Work required
Output the lines below as a JSON list of strings, with one string per line and any blank lines left out.

::::::

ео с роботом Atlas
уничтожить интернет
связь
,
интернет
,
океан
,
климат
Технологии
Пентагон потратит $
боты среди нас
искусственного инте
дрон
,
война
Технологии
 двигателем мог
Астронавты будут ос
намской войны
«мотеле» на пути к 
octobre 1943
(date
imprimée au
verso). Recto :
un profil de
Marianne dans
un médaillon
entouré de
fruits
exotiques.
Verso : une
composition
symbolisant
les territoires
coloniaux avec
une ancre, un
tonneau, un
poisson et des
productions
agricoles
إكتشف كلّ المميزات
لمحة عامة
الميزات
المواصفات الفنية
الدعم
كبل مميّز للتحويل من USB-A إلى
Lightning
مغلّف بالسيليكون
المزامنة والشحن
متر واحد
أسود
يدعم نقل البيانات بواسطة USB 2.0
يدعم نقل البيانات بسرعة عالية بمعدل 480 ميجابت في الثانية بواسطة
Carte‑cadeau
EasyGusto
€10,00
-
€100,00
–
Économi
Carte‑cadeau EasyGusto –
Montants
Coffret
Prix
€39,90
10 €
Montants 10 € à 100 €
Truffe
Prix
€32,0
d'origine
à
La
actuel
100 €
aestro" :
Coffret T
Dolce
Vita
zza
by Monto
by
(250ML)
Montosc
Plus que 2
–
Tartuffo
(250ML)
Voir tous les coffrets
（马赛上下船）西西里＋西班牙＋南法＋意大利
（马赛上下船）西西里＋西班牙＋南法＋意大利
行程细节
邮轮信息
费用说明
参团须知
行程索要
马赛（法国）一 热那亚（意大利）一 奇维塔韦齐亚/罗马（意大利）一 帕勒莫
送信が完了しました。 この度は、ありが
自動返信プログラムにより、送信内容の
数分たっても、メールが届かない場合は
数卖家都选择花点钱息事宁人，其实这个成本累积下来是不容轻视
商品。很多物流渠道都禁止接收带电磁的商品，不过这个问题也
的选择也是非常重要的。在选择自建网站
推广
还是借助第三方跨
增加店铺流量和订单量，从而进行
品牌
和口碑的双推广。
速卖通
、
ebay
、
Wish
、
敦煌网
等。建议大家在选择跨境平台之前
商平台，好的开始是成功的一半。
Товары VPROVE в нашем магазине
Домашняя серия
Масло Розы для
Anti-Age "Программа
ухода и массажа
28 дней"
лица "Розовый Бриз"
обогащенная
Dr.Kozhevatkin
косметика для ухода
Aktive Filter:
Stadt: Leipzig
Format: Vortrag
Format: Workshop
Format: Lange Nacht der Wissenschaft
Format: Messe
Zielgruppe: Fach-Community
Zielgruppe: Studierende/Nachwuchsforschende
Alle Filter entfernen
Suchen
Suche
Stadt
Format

::::::

Answer space
[
  "ео с роботом Atlas",
  "уничтожить интернет",
  "связь",
  ",",
  "интернет",
  ",",
  "океан",
  ",",
  "климат",
  "Технологии",
  "Пентагон потратит $",
  "боты среди нас",
  "искусственного инте",
  "дрон",
  ",",
  "война",
  "Технологии",
  " двигателем мог",
  "Астронавты будут ос",
  "намской войны",
  "«мотеле» на пути к ",
  "octobre 1943",
  "(date",
  "imprimée au",
  "verso). Recto :",
  "un profil de",
  "Marianne dans",
  "un médaillon",
  "entouré de",
  "fruits",
  "exotiques.",
  "Verso : une",
  "composition",
  "symbolisant",
  "les territoires",
  "coloniaux avec",
  "une ancre, un",
  "tonneau, un",
  "poisson et des",
  "productions",
  "agricoles",
  "إكتشف كلّ المميزات",
  "لمحة عامة",
  "الميزات",
  "المواصفات الفنية",
  "الدعم",
  "كبل مميّز للتحويل من USB-A إلى",
  "Lightning",
  "مغلّف بالسيليكون",
  "المزامنة والشحن",
  "متر واحد",
  "أسود",
  "يدعم نقل البيانات بواسطة USB 2.0",
  "يدعم نقل البيانات بسرعة عالية بمعدل 480 ميجابت في الثانية بواسطة",
  "Carte‑cadeau",
  "EasyGusto",
  "€10,00",
  "-",
  "€100,00",
  "–",
  "Économi",
  "Carte‑cadeau EasyGusto –",
  "Montants",
  "Coffret",
  "Prix",
  "€39,90",
  "10 €",
  "Montants 10 € à 100 €",
  "Truffe",
  "Prix",
  "€32,0",
  "d'origine",
  "à",
  "La",
  "actuel",
  "100 €",
  "aestro\" :",
  "Coffret T",
  "Dolce",
  "Vita",
  "zza",
  "by Monto",
  "by",
  "(250ML)",
  "Montosc",
  "Plus que 2",
  "–",
  "Tartuffo",
  "(250ML)",
  "Voir tous les coffrets",
  "（马赛上下船）西西里＋西班牙＋南法＋意大利",
  "（马赛上下船）西西里＋西班牙＋南法＋意大利",
  "行程细节",
  "邮轮信息",
  "费用说明",
  "参团须知",
  "行程索要",
  "马赛（法国）一 热那亚（意大利）一 奇维塔韦齐亚/罗马（意大利）一 帕勒莫",
  "送信が完了しました。 この度は、ありが",
  "自動返信プログラムにより、送信内容の",
  "数分たっても、メールが届かない場合は",
  "数卖家都选择花点钱息事宁人，其实这个成本累积下来是不容轻视",
  "商品。很多物流渠道都禁止接收带电磁的商品，不过这个问题也",
  "的选择也是非常重要的。在选择自建网站",
  "推广",
  "还是借助第三方跨",
  "增加店铺流量和订单量，从而进行",
  "品牌",
  "和口碑的双推广。",
  "速卖通",
  "、",
  "ebay",
  "、",
  "Wish",
  "、",
  "敦煌网",
  "等。建议大家在选择跨境平台之前",
  "商平台，好的开始是成功的一半。",
  "Товары VPROVE в нашем магазине",
  "Домашняя серия",
  "Масло Розы для",
  "Anti-Age \"Программа",
  "ухода и массажа",
  "28 дней\"",
  "лица \"Розовый Бриз\"",
  "обогащенная",
  "Dr.Kozhevatkin",
  "косметика для ухода",
  "Aktive Filter:",
  "Stadt: Leipzig",
  "Format: Vortrag",
  "Format: Workshop",
  "Format: Lange Nacht der Wissenschaft",
  "Format: Messe",
  "Zielgruppe: Fach-Community",
  "Zielgruppe: Studierende/Nachwuchsforschende",
  "Alle Filter entfernen",
  "Suchen",
  "Suche",
  "Stadt",
  "Format"
]